ESG Investing

The Year of the Employee Strike: How Should Corporations and Investors Respond?


If you thought 2021 could be called “the year of the employee strike,” 2022 might make you reconsider. A total of 265 work stoppages involving 140,000 workers on strike took place in 2021 according to Cornell University’s School of Industrial and Labor Relations. Yet 2022 is on track to exceed that, with 148 strikes already recorded in the first four months. Workers are demanding higher wages, better benefits, and improved working conditions.

This industrial action comes amid the backdrop of the “Great Resignation” with a record-high 4.5 million American workers quitting their jobs in March alone, creating instability across many industries now unable to meet demands. This raises questions for investors as to the direction their money should flow. It also offers opportunities for them to make an impact on areas of corporate governance at a time when the issues are especially ripe.

Why Workers Are Striking

Joseph McCartin, a professor of history and the director of the Kalmanovitz Initiative for Labor and the Working Poor at Georgetown University, told National Public Radio: “One [reason] is that workers have just come through the pandemic, and the economy is just beginning to improve. And usually, after a big crisis and when things begin to improve, workers can become more militant.”

He added: “People see now that they have an administration in power that’s really openly siding with workers and even taking positions in support of strikes. It’s very unusual for cabinet members to visit strike picket lines,” as when US Labor Secretary Marty Walsh visited a strike picket line of Kellogg’s workers in Lancaster, Pennsylvania on October 27.

The rapid growth of the jobs market—with 199,000 more created in December and a fall in the unemployment rate to 3.9%, according to the BLS—is giving workers greater confidence to make demands. The White House has picked up on this shift. “The strength of our recovery is helping us flip the script. Instead of workers competing with each other for jobs that are scarce, employers are competing with each other to attract workers,” President Biden noted in June.

Economics aside, the pandemic has had another effect that is helping to drive worker demands. Speaking to the Guardian newspaper, Liz Shuler, president of the AFL-CIO, notes that many workers have been told how essential their jobs were and how much the nation valued them during lockdown.

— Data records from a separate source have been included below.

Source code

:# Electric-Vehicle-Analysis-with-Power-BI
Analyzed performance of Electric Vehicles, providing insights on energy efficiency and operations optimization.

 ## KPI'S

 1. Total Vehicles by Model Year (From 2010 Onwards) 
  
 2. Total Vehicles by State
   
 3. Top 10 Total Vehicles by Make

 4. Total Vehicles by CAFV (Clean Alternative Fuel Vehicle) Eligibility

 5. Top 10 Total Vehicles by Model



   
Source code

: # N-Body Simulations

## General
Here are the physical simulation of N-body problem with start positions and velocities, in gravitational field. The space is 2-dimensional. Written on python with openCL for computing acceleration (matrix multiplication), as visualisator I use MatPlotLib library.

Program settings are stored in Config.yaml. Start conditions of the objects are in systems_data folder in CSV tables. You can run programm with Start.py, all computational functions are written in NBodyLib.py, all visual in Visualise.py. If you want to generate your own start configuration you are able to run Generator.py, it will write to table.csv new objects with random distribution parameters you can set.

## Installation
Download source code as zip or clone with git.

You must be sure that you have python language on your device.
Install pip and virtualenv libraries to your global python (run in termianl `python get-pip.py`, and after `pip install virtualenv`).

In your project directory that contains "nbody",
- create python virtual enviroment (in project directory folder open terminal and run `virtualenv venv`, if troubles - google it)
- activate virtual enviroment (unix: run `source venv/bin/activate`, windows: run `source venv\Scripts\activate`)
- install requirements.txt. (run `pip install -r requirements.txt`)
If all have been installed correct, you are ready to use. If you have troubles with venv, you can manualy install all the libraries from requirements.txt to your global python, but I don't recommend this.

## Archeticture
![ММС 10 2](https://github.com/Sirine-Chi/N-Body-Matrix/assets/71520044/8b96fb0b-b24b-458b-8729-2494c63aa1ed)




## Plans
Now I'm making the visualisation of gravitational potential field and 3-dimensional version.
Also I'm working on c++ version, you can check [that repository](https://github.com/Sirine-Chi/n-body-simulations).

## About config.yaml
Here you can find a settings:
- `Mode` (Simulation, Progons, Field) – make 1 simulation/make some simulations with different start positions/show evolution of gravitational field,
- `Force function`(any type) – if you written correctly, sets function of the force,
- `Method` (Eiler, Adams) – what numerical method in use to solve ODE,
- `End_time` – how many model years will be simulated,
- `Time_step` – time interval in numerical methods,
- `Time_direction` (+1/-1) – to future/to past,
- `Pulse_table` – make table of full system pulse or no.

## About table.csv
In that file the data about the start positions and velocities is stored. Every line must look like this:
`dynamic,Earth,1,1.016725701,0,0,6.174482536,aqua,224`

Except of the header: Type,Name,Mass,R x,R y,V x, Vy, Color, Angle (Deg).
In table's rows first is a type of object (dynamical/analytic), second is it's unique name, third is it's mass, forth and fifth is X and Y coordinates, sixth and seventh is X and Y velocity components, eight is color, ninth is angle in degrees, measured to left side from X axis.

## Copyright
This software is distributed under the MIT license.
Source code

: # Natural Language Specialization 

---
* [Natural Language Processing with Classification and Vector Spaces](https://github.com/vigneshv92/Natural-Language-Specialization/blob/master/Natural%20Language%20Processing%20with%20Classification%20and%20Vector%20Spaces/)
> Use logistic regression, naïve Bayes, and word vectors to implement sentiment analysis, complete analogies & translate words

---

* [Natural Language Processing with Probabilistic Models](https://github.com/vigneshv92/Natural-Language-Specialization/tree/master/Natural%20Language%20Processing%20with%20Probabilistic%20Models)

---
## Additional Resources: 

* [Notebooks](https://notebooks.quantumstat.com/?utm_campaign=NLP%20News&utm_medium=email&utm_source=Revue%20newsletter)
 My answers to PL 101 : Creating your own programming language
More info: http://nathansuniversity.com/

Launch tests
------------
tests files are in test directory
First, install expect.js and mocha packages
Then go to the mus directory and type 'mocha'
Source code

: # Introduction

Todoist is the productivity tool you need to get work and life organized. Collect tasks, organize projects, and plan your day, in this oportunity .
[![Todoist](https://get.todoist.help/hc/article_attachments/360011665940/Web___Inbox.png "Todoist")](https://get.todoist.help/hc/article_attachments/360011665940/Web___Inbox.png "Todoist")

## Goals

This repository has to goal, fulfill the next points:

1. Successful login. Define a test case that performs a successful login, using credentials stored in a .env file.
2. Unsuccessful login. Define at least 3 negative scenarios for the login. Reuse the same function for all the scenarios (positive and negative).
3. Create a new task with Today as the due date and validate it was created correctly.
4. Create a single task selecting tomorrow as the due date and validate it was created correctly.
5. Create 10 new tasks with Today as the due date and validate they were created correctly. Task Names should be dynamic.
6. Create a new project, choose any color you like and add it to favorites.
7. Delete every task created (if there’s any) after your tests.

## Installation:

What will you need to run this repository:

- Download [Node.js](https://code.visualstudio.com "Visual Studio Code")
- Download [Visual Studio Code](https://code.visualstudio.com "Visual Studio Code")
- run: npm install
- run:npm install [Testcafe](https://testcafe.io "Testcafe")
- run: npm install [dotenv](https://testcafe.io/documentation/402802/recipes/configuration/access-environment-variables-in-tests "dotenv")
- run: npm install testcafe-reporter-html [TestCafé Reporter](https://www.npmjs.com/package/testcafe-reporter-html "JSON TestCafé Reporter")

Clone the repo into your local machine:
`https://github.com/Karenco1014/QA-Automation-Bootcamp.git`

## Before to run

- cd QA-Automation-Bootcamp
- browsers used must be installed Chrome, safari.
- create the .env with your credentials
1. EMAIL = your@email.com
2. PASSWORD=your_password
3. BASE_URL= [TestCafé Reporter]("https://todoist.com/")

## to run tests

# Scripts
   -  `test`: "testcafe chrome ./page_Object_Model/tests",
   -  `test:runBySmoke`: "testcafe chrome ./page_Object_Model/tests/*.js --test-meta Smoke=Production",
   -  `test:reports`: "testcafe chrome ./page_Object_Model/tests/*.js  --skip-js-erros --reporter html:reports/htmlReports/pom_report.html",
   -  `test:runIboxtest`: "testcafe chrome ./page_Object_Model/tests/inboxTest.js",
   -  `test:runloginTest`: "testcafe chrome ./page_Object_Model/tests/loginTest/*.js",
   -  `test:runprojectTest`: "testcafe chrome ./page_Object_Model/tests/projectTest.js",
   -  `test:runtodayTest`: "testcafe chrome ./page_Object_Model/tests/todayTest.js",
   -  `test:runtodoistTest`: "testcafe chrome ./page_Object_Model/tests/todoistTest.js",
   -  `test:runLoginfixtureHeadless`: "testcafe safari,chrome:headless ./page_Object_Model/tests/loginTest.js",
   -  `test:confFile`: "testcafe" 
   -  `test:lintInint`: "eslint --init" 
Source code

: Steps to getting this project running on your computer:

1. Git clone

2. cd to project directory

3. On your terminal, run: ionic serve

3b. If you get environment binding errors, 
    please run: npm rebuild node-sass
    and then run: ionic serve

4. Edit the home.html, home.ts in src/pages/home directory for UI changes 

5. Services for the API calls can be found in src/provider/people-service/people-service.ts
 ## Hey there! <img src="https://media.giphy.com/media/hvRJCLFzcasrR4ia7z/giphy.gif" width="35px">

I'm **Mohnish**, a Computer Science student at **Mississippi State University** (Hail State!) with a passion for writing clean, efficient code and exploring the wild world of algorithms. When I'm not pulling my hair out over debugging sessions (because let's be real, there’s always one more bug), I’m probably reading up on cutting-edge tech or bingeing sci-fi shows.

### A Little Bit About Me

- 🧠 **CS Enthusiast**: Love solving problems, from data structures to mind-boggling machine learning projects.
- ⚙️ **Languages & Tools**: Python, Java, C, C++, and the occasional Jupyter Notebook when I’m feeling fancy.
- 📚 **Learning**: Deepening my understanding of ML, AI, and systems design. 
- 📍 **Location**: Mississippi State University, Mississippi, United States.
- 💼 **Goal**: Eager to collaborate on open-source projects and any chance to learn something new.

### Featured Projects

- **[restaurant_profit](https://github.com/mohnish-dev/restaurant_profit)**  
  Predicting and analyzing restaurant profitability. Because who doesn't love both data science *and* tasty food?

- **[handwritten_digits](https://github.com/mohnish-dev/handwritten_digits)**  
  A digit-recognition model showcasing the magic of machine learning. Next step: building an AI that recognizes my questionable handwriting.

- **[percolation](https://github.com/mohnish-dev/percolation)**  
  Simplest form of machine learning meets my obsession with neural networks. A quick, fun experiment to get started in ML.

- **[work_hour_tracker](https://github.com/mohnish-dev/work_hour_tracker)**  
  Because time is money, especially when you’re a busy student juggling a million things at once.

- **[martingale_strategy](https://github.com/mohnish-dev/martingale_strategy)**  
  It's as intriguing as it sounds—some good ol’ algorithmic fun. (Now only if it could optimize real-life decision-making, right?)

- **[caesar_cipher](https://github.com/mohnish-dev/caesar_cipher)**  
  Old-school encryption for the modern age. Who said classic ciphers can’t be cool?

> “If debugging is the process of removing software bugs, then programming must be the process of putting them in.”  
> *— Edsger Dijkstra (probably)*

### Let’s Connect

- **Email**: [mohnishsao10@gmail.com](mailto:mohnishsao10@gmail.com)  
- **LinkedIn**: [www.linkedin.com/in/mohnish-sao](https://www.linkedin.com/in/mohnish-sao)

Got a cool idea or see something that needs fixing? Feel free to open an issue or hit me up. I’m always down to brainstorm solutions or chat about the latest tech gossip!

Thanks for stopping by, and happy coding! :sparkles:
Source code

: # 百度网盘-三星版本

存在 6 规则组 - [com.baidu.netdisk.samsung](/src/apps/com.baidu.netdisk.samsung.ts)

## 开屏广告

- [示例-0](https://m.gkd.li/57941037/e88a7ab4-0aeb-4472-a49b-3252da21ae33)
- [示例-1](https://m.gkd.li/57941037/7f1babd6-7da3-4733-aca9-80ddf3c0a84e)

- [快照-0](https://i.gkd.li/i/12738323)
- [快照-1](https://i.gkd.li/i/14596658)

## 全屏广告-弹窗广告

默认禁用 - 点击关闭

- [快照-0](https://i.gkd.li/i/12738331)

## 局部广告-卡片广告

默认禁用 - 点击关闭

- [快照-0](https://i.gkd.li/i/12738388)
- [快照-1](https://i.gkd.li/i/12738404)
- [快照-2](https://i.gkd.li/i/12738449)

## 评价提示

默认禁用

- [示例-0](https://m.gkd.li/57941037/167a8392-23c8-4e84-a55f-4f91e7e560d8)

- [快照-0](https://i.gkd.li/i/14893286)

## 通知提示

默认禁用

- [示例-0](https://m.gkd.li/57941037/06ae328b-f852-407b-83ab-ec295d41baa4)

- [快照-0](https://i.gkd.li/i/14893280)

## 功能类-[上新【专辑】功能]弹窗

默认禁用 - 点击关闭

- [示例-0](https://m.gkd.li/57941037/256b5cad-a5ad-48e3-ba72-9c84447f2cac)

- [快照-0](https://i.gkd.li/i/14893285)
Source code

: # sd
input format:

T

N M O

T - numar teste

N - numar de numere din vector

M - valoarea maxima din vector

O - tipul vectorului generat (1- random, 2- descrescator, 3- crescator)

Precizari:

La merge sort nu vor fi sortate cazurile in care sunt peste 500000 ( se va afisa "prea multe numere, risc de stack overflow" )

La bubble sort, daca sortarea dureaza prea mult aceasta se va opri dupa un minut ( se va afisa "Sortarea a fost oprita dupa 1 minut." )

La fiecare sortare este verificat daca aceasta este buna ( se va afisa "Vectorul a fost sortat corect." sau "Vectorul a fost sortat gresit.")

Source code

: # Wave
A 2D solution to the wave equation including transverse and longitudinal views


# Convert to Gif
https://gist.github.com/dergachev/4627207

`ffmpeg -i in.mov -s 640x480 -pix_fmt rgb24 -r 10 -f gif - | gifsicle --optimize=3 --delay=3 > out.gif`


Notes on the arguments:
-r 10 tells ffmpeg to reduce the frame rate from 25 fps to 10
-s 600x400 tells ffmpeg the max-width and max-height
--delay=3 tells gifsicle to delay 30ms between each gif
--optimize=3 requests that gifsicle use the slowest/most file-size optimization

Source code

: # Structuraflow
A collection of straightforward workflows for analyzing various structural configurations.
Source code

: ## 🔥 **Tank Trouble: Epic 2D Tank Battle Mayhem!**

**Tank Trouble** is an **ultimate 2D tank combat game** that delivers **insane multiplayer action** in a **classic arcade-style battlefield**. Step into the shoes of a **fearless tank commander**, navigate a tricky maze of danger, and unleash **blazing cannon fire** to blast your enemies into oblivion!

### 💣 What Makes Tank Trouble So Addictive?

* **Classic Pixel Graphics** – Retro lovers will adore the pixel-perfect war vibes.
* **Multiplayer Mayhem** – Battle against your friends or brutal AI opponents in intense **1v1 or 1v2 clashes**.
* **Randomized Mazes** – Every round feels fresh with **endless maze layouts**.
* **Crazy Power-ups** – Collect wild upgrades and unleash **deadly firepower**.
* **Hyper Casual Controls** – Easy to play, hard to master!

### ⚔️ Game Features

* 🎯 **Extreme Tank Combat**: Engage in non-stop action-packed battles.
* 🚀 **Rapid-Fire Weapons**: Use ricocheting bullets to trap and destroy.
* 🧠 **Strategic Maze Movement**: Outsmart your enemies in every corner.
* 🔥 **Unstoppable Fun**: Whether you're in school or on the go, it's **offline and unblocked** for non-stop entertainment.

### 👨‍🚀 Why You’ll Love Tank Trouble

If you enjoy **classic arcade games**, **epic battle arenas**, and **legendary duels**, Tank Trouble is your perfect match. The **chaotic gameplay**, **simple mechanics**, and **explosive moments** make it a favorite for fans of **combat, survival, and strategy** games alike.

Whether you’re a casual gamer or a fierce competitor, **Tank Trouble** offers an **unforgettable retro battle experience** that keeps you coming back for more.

In turn, some workers feel a sense of ingratitude and injustice when what they see as reasonable demands are rejected by companies that have clearly been profitable.

Companies seeking to create “quality jobs” with security, viability, equity, and flexibility (SVEF) at their hearts may be best positioned to enjoy strong financial performance.

How Corporations Can Thrive

Other grievances are more long-standing. For instance, the demand for higher wages continues to be a major factor. But more recently, this has been driven by increased perceptions of inequality. As of October 2021, there were 745 billionaires in the US, with a combined net worth of around $5 trillion, more than that of the lowest 50% all of US citizens.

However, a trend that might be seen as a crisis for companies and employers also provides an opportunity. Research published last year by NYU’s Center for Sustainable Business indicates that companies seeking to create “quality jobs” with security, viability, equity, and flexibility (SVEF) at their hearts may be best positioned to enjoy strong financial performance.

As the trend of the employee strike continues, those companies that embrace a flexible, holistic stakeholder capitalism approach may provide better returns for investors. Furthermore, by recognizing employees as ESG stakeholders and supporting them as such, investors can further maximize their impact. That benefits society as a whole.